What innovative engagement formats could most effectively foster meaningful and dynamic engagement during the AI Dialogue?

Webinars are one format, but they aren't enough on their own. The most effective approach would be a tiered system of national, regional and local forums with a deliberate cascade of information — where accredited individuals operate at each tier like ambassadors for the UN, able to communicate the messages, translate them for their context, and so forth. This turns the Dialogue from a single event into a continuous, multi-level conversation rather than a one-way broadcast from the top.

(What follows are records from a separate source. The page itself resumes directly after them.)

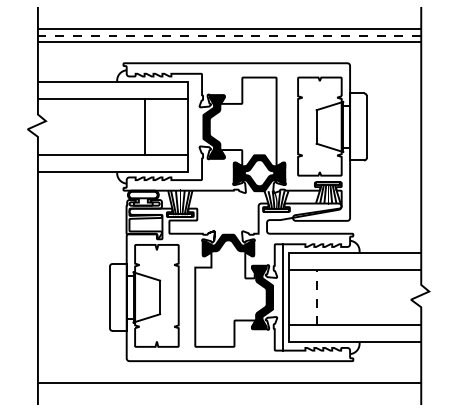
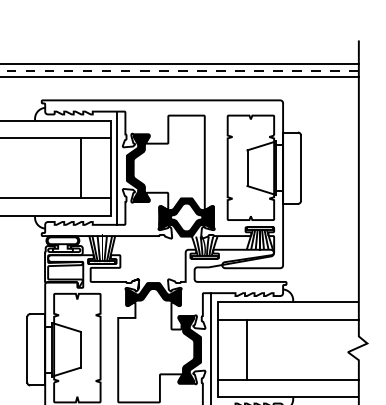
line: (145, 126) -> (81, 167), moved
line: (193, 126) -> (116, 167), added
line: (316, 297) -> (247, 349), dashed -> solid

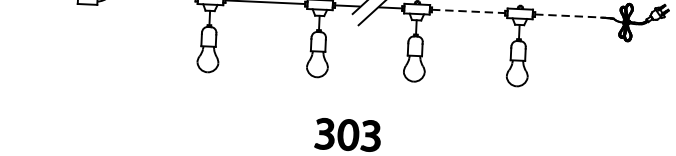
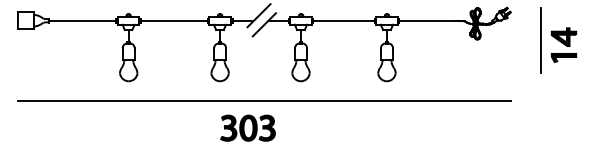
line: (468, 11) -> (343, 20), dashed -> solid
line: (568, 15) -> (427, 20), dashed -> solid
line: (367, 102) -> (263, 100), added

Please share examples of policies, practices, platforms, or approaches that promote effective AI governance or offer concrete solutions to addressing its challenges.

2

The strongest concrete approach, in my view, is accreditation modelled on what already works in other safety-critical domains - car safety, aircraft safety, pharmaceuticals. A workable model is a Bronze / Silver / Gold professional accreditation pathway across specific domains - AI law, AI marketing, AI sales, advertising standards on AI, and so on. Licensing would be self-registered at the lower level and peer-reviewed at the higher level, and would be stripped from anyone engaging in deep fakes or misinformation. It's all about responsible, ethical narratives. The model can be self-adopted, peer-qualified at higher tiers, doesn't have to be heavily regulated, and would be fairly easily implemented. It also gives end users, developers, deployers and suppliers something they can actually recognise - a kite mark - rather than yet another framework.